# [DATA IN THIS EXERCISE]
** Start **

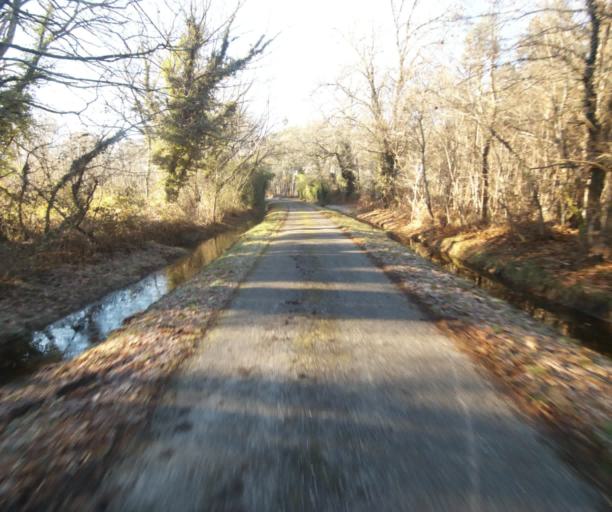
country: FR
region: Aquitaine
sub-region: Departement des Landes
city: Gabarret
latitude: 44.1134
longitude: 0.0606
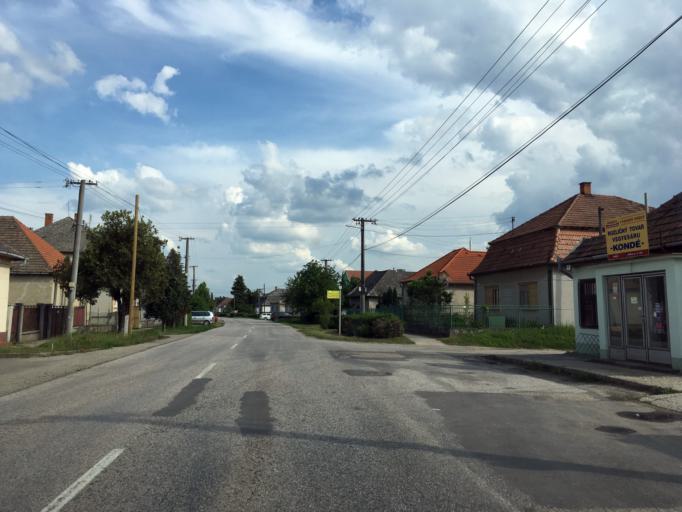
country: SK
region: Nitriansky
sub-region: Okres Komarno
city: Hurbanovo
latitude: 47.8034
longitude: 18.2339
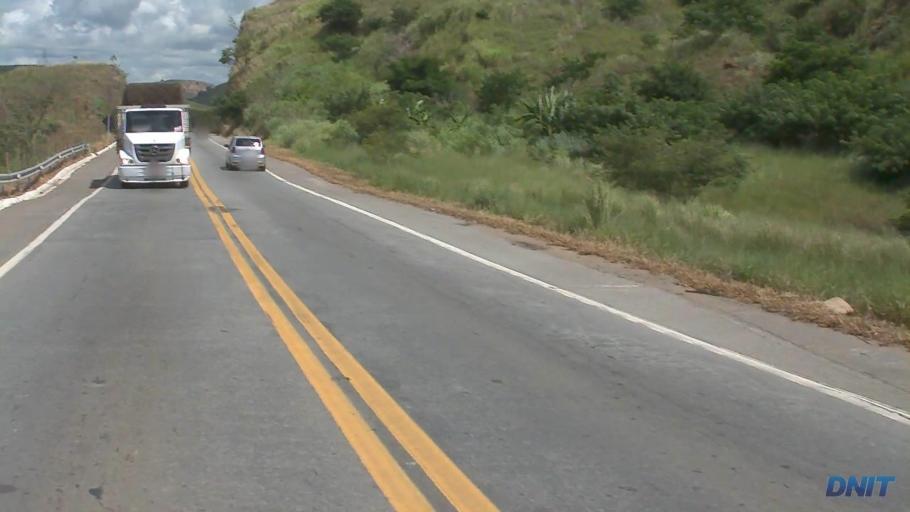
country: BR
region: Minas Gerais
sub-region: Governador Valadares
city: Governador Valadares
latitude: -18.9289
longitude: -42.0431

** End **

# [GOAL OF THE EXERCISE]
Copy the records above line for line, leaving out the picture lines.

# [ANSWER IN FULL]
country: FR
region: Aquitaine
sub-region: Departement des Landes
city: Gabarret
latitude: 44.1134
longitude: 0.0606
country: SK
region: Nitriansky
sub-region: Okres Komarno
city: Hurbanovo
latitude: 47.8034
longitude: 18.2339
country: BR
region: Minas Gerais
sub-region: Governador Valadares
city: Governador Valadares
latitude: -18.9289
longitude: -42.0431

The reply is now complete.